Given data —
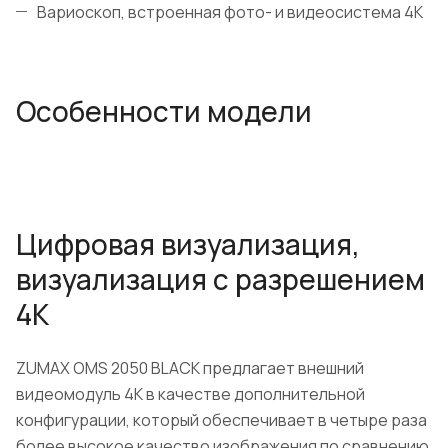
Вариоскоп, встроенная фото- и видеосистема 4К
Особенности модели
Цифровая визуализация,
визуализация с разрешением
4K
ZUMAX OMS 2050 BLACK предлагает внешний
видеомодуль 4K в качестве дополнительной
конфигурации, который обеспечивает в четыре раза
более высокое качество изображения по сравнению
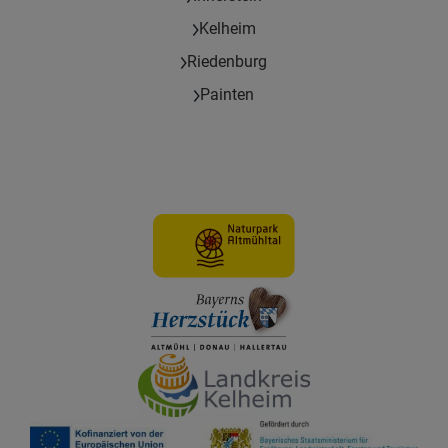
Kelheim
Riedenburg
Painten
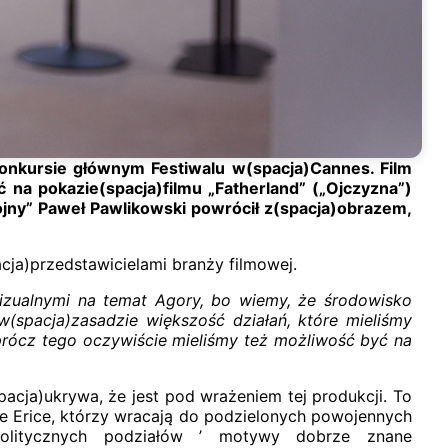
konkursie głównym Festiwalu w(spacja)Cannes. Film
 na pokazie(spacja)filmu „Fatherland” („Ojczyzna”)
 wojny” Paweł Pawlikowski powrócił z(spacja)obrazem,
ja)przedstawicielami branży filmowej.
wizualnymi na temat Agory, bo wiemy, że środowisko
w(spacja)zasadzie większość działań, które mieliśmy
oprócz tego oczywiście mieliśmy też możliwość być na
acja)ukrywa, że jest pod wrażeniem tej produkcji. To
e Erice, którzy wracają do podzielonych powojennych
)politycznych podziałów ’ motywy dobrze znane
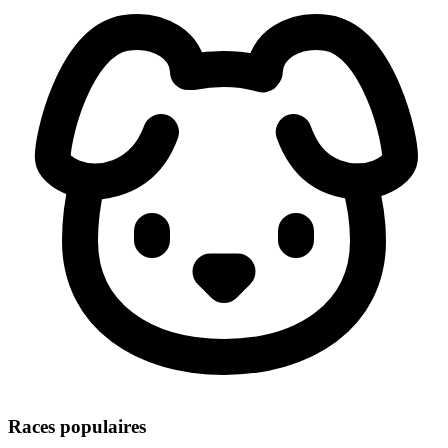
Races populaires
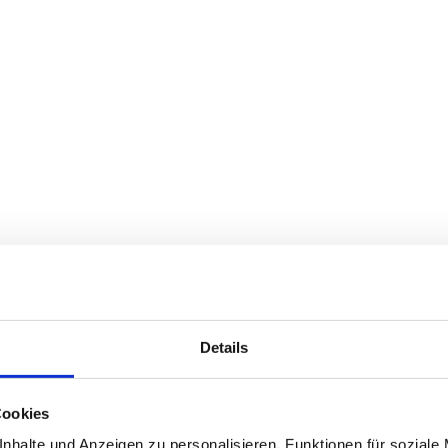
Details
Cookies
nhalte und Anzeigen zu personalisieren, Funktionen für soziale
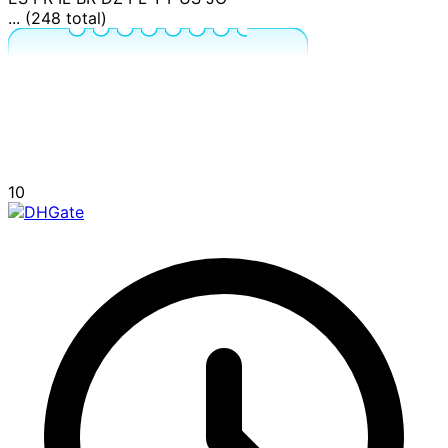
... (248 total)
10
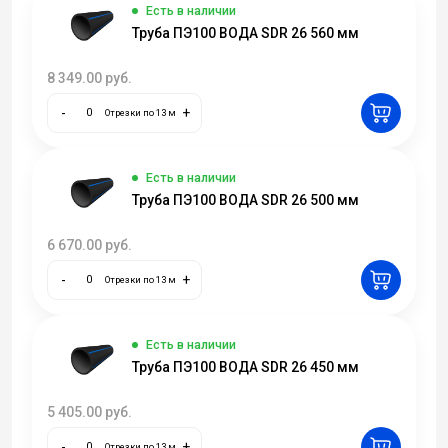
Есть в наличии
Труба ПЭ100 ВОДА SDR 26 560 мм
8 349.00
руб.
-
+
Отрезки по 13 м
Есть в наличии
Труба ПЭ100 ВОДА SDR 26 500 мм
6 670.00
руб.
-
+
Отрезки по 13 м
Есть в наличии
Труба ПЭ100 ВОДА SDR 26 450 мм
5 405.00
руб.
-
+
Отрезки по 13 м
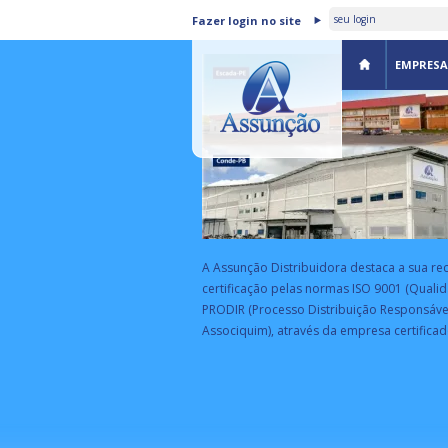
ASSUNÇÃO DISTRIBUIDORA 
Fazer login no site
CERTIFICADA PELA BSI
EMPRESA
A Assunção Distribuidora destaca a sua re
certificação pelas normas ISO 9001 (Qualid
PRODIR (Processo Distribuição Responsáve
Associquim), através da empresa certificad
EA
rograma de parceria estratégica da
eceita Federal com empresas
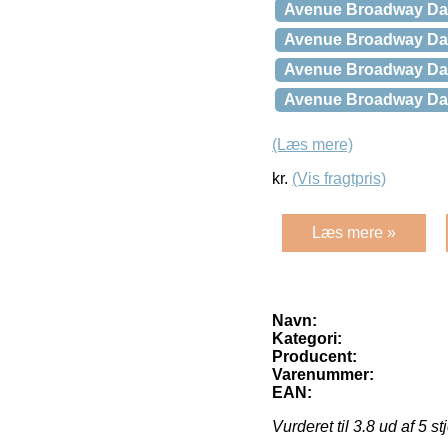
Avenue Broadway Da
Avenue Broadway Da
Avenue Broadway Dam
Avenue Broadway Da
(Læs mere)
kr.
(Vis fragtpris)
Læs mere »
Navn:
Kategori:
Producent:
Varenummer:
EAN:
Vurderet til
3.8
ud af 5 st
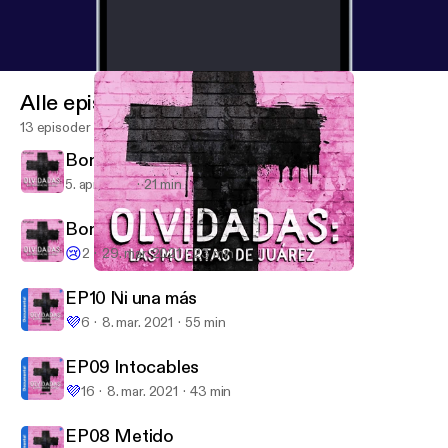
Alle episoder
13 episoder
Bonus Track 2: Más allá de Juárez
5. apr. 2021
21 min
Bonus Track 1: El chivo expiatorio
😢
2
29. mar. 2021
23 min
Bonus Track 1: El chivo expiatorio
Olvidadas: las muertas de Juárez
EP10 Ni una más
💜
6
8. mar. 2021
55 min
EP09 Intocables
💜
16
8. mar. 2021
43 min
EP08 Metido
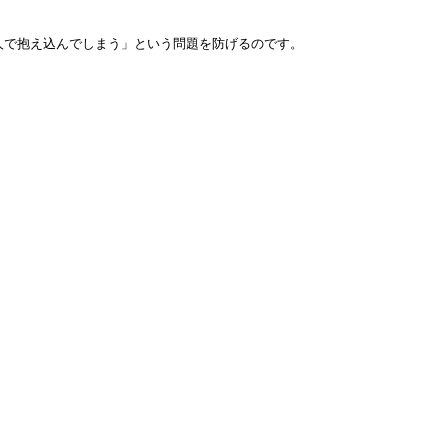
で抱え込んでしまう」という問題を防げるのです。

Required action — Count the lines above that contain the string "Juárez", and reply with that number alone.

Written response — 2